Things you can do if you have insomnia
Insomnia is the inability to fall asleep or stay asleep at night, resulting in unrefreshing or non-restorative sleep.
Insomnia can occur in different ways. Some people struggle to get to sleep no matter how tired they are. Others wake up in the middle of the night and lie awake for hours, anxiously watching the clock. But, because different people need different amounts of sleep, insomnia is defined by the quality of your sleep and how you feel after sleeping—not the number of hours you sleep or how quickly you doze off.
Even if you’re spending eight hours a night in bed, if you feel drowsy and fatigued during the day, you may be experiencing insomnia. If you’re one of the millions of people who struggle with insomnia, you may find your mind racing and your body tossing and turning when you just want to be asleep.
Although the amount of sleep needed varies from person to person, most adults need at least seven hours of sleep a night. If your sleeping patterns are affecting your quality of life, there is a number of home remedies that may be able to help – let’s see some of them in the article below.
In order to properly treat and cure your insomnia, you need to become a sleep detective. Emotional issues such as stress, anxiety, and depression cause half of all insomnia cases. But your daytime habits, sleep routine, and physical health may also play a role. Try to identify all possible causes of your insomnia. Once you figure out the root cause, you can tailor treatment accordingly.
With the right approach, you can reliably fall asleep within a matter of minutes. One of the keys to smoothly falling asleep is relaxation. Research shows that the relaxation response is a physiological process that positively affects both the mind and body. By reducing stress and anxiety, the relaxation response can enable you to peacefully drift off to sleep.
There are several step-by-step guides that offer proven relaxation methods that may help with insomnia and other sleep problems. Experts emphasize that it can take time to master these techniques, but the practice pays off. Even better, these methods are customizable, so you can adjust them over time to make them work for you.
Smart phones, e-readers, tablets, computer screens, TVs, and digital clocks emit blue light, a short frequency of light that may be harmful to the eyes and disrupt sleep. Minimize screen time for several hours before bedtime to get a good night’s rest. Wearing orange tinted glasses that block out blue light may also be helpful.
Apps are available for your computer, tablet, and smartphones that prevent the screens from emitting blue light. Besides blue light exposure, it makes sense to power down several hours before bedtime to maximize your chances of getting a good night’s rest.
One of the worst things you can do if you’re having trouble falling or staying asleep is to watch the clock. Watching the seconds, minutes, or hours tick by when your wide awake may produce a lot of anxiety which will not help you sleep better. Avoid the temptation to watch the clock. Turn the clock around so you can’t see the display.

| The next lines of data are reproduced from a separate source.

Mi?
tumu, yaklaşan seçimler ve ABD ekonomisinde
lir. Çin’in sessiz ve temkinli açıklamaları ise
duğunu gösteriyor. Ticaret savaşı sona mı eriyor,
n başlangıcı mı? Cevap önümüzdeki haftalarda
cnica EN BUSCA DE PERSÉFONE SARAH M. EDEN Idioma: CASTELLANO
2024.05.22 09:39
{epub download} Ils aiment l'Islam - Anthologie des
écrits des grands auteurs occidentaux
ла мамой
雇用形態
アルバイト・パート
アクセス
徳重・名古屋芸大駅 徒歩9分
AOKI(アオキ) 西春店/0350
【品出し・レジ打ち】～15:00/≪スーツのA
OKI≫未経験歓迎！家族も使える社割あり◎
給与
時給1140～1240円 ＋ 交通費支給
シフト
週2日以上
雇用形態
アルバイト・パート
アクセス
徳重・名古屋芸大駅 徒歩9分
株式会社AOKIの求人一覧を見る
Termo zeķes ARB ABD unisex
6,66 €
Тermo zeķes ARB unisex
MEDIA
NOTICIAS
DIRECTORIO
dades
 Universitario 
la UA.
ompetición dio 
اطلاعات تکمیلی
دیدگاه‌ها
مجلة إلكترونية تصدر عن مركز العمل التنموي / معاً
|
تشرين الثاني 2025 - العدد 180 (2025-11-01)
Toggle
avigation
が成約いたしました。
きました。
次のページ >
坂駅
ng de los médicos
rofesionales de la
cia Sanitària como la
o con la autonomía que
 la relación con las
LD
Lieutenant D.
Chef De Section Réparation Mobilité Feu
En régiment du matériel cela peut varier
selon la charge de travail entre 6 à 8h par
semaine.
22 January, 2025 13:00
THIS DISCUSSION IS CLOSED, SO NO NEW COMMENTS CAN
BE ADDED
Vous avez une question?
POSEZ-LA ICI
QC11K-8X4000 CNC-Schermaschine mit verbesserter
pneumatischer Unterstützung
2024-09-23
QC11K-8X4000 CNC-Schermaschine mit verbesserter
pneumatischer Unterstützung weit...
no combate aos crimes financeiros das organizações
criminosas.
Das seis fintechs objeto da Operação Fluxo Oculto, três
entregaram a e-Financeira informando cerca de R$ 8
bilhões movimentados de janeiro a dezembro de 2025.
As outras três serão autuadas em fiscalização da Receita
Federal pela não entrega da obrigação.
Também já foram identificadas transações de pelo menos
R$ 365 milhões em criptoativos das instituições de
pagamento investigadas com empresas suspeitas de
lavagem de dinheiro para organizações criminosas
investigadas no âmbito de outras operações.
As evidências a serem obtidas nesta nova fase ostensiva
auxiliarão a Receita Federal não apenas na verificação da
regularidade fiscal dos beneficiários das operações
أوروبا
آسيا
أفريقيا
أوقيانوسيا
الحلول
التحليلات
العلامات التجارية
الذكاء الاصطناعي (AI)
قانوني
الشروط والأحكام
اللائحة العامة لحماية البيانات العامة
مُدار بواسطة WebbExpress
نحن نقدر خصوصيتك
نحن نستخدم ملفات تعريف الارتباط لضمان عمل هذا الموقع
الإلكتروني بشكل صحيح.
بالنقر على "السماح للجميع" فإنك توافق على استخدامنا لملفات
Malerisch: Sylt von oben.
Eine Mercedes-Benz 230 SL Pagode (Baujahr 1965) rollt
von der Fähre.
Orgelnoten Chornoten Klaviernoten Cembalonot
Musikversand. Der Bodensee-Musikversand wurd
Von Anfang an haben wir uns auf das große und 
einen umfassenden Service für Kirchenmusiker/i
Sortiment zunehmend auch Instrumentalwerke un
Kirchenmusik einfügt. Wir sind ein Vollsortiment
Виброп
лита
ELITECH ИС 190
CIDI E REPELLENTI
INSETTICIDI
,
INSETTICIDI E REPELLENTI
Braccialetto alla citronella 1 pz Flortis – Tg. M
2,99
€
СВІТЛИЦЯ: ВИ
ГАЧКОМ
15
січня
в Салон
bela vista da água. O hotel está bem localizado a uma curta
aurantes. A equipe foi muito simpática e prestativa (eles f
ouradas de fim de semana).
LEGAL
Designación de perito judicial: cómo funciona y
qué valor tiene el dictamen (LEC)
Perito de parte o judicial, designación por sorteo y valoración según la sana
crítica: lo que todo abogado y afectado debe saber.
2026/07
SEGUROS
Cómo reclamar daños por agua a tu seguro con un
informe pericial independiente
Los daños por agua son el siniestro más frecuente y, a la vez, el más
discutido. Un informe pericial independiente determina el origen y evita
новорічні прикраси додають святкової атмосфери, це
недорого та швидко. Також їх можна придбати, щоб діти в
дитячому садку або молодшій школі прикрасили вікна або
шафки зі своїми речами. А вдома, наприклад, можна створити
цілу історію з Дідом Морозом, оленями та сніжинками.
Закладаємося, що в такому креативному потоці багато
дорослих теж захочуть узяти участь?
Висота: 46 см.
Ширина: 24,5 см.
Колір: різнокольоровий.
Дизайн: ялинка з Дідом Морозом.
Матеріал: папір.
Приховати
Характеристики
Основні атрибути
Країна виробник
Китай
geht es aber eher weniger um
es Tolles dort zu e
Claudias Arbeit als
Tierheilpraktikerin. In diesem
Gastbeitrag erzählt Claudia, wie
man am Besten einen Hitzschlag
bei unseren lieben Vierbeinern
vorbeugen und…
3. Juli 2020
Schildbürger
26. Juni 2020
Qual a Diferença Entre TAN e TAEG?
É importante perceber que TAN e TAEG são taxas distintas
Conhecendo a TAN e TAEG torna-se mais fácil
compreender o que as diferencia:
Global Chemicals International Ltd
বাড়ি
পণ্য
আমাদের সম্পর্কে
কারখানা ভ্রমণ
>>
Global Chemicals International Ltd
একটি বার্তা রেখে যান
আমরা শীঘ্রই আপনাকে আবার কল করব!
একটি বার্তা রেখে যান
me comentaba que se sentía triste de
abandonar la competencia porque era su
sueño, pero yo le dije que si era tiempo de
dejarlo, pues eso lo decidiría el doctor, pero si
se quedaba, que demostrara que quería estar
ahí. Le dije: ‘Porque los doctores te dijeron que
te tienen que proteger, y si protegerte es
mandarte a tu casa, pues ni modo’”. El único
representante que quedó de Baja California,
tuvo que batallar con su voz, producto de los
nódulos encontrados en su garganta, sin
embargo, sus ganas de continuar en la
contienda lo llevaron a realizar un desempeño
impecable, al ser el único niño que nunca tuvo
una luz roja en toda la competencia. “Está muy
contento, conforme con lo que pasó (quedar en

The effects of caffeine can last for several hours, perhaps up to 24 hours, so the chances of it affecting sleep are significant. Caffeine may not only cause difficulty initiating sleep, but may also cause frequent awakenings. Alcohol may have a sedative effect for the first few hours following consumption, but it can then lead to frequent arousals and a non-restful night’s sleep.
Your bed is for sleeping and having sex and that’s it. If you suffer from insomnia, do not balance the checkbook, study, or make phone calls, for example, while in bed or even in the bedroom, and avoid watching television or listening to the radio. All these activities can increase alertness and make it difficult to fall asleep.
Going to bed and getting up at roughly the same time every day will programme your body to sleep better. Choose a time when you’re likely to feel tired and sleepy.
Moderate exercise on a regular basis, such as swimming or walking, can help relieve some of the tension built up over the day. But make sure you do not do vigorous exercise, such as running or the gym, too close to bedtime, as it may keep you awake.
Eating certain foods in the evening may interfere with your ability to sleep at night. Foods that are heavy or very rich, fried, or spicy may trigger indigestion. Carbonated beverages and citrus fruit may also be triggers. Heartburn may keep you lying awake at night. Choose light, easily digestible snacks before bedtime like crackers and cheese, fruit, or cereal with milk that won’t provoke uncomfortable symptoms.